It’s hard to find a single individual who has done so much to move Python from its roots as a scripting language used by Web developers into one of the most popular languages for data science. “When I came to Python one of the first things I loved was how quickly I could iterate, because it’s interpreted,” Oliphant said during his keynote address at AnacondaCON last Thursday. “I didn’t have to compile, wait for a while, lose my train of thought.”
Today, the Anaconda tent is big, and it’s getting bigger, thanks in large part to NumFOCUS, the non-profit organization founded by Oliphant to nurture open source projects. In addition to things like Pandas and NumPy, it’s home to a growing number of other tools, like Spyder, Holoviews, DataShader, PyParallel, DyND, Bokey, Phosphor JS, and Dask. The list goes on and one—and all of it is there, free of charge. It will remain open and free of charge forever, according to Wang.
“The core innovation work we’re doing in visualization, distributed computing and all that stuff–we don’t want to chain people,” Wang said. “We don’t want to charge rent because people have a whole bunch of stuff they’re stuck with. At any point in time, our customers have a pretty good BATNA.”
BATNA, of course, stands for “best alternative to negotiated agreement,” and it’s something that Oracle database customers don’t have much of, because Oracle controls access to their own data. Anaconda users, on the other hand, can always walk away, and the thing they built with Anaconda will still work, still process data, still provide value to the user.

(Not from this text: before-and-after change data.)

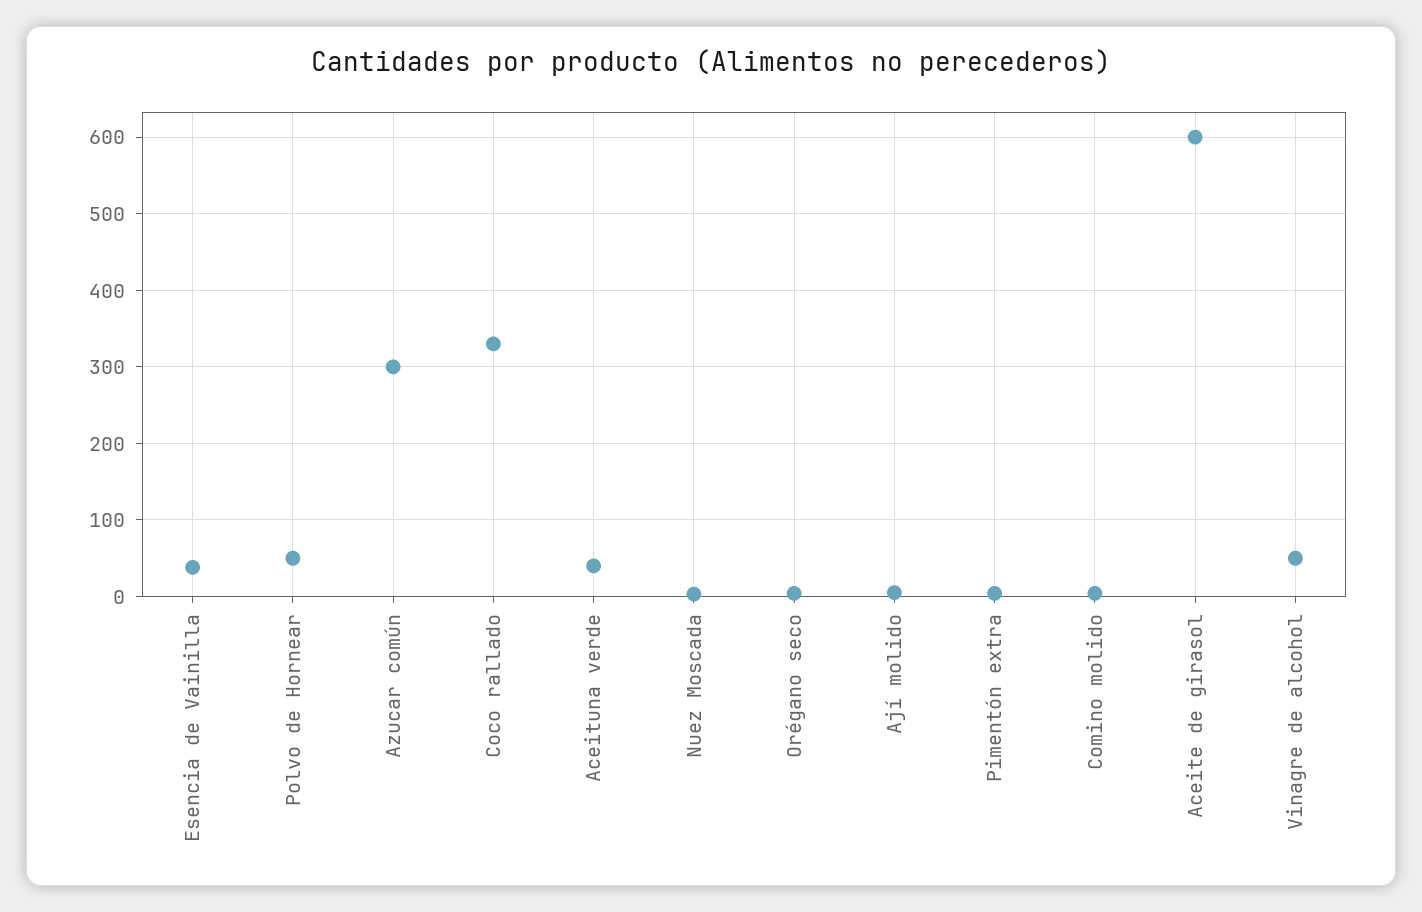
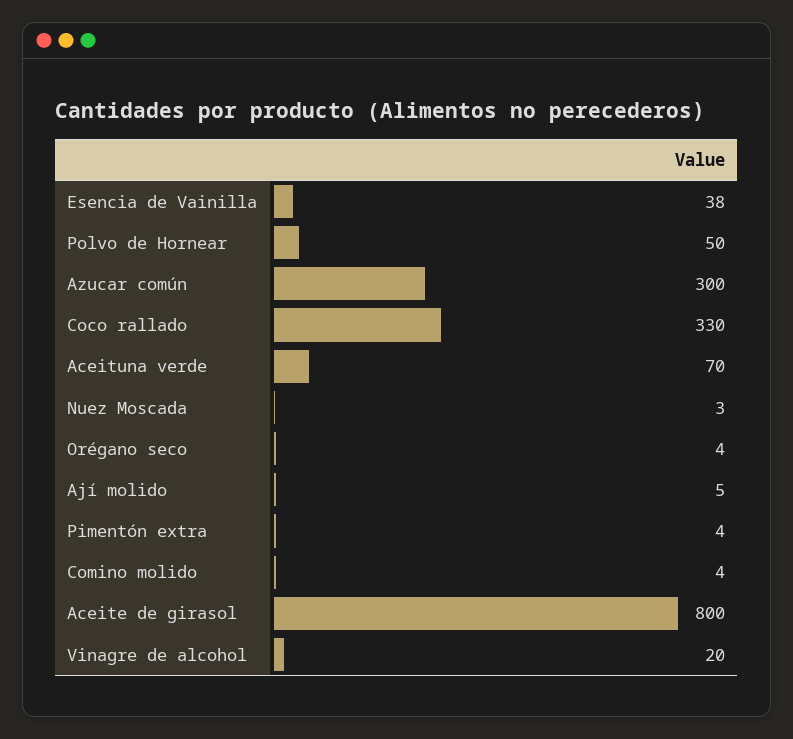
  {
    "Esencia de Vainilla": 38,
    "Polvo de Hornear": 50,
    "Azucar común": 300,
    "Coco rallado": 330,
-   "Aceituna verde": 40,
+   "Aceituna verde": 70,
    "Nuez Moscada": 3,
    "Orégano seco": 4,
    "Ají molido": 5,
    "Pimentón extra": 4,
    "Comino molido": 4,
-   "Aceite de girasol": 600,
+   "Aceite de girasol": 800,
-   "Vinagre de alcohol": 50
+   "Vinagre de alcohol": 20
  }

It’s a decidedly different business model, but it’s one that resonates very well with Anaconda’s user base, a few hundred of which need the enterprise management and security capabilities that Continuum charges actual money for. If Continuum ever got greedy and clamped down on the open source innovation in an attempt to squeeze more gold from the Anaconda community, the golden goose would probably die.
“That’s what we care about,” Wang said. “We want to see the woods grow. We want to make sure that were good stewards of the beautiful forest and all the kinds of things that happen in it. If we can’t keep our business going the way it’s going, then a lot of energy that goes in that ecosystem will be drawn away, and we don’t want that to happen.”
Software veteran Collison was recently brought in to run the business as CEO, leaving Oliphant and Wang more time to work in the data science and Anaconda communities, and to build out the Blaze group of data science tools at Anaconda, and take Python to the next level. “I have a vision for the future of array computing,” Oliphant said during his keynote.
Together with Chambers—another software industry vet who most recently worked at R-backer Revolution Analytics before it was bought by Microsoft—the duo are aiming Anaconda along the rocket-ship path forged by other high-flying tech companies.
“Anaconda today has the right breadth of capability, and now it’s just a matter of building out the depth around the platform,” Chambers said. “With Python, we have an opportunity for massive disruption.”
It probably wouldn’t be wise to bet against them.